К пятнице Вегнер ощущает странное образование у себя в грудине, у основания шеи, где ключица. Вероятно, у него растет дугообразная косточка, где был тимус, мягкий розовато-серый, подверженный последовательной атрофии, с плеврой по бокам. Он взмахивает руками, ключица слегка пружинит, отдает по грудной клетке, будто бы легким хлопком внутри. Теперь Вегнер смотрит на небо немного по-другому, с едва уловимым интересом. Заметно меньший интерес у него вызывают окружающие предметы.
Не понимаю, что дальше.
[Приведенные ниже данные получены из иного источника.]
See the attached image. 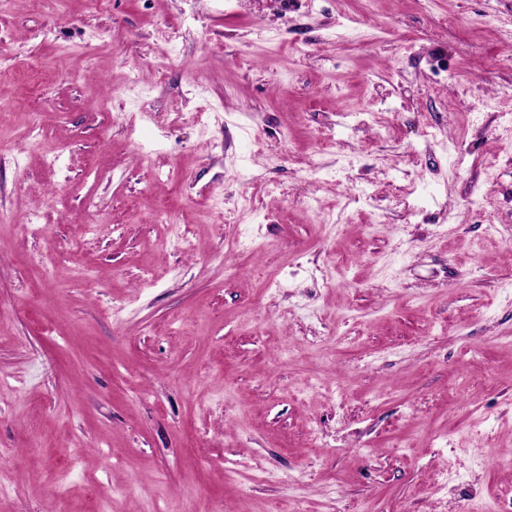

Наверно, у меня впервые. Обычно понимал. По крайней мере, мог предположить. Сейчас не понимаю. Не могу предположить.
Зачем тебе строить планы. Зачем тебе понимать, что будет дальше. Ты в безопасности. Относительной безопасности. Плохо было там, здесь терпимо.
Не очень-то терпимо. Я с трудом справляюсь. Ты ж понимаешь, что с нами всеми будет примерно то же.
Необязательно. Просто нельзя давать себе возможности впасть в подобное состояние. Вот ты почему молчишь.
Вы разговариваете. Мне нечего добавить. Я, в общем, согласен. С нами случится то же, что с ним. Вопрос времени.
Вот вы оба себя мучаете. Сами себе делаете хуже. Никакой не вопрос времени. Иначе зачем мы вообще. Чтобы мучиться от безысходности. Думали, будете отдыхать, развлекаться.
Нет. Понятно было, что тут будет. Непонятно было, как долго все это продлится. Тут, в общем, не плохо
Ты открой шкаф и посмотри. Там в шкафу все наглядно.
Я же не говорю, что нет препятствий, трудностей.
Это не трудности, это труп в одеяле. Был человек, а стал труп в одеяле.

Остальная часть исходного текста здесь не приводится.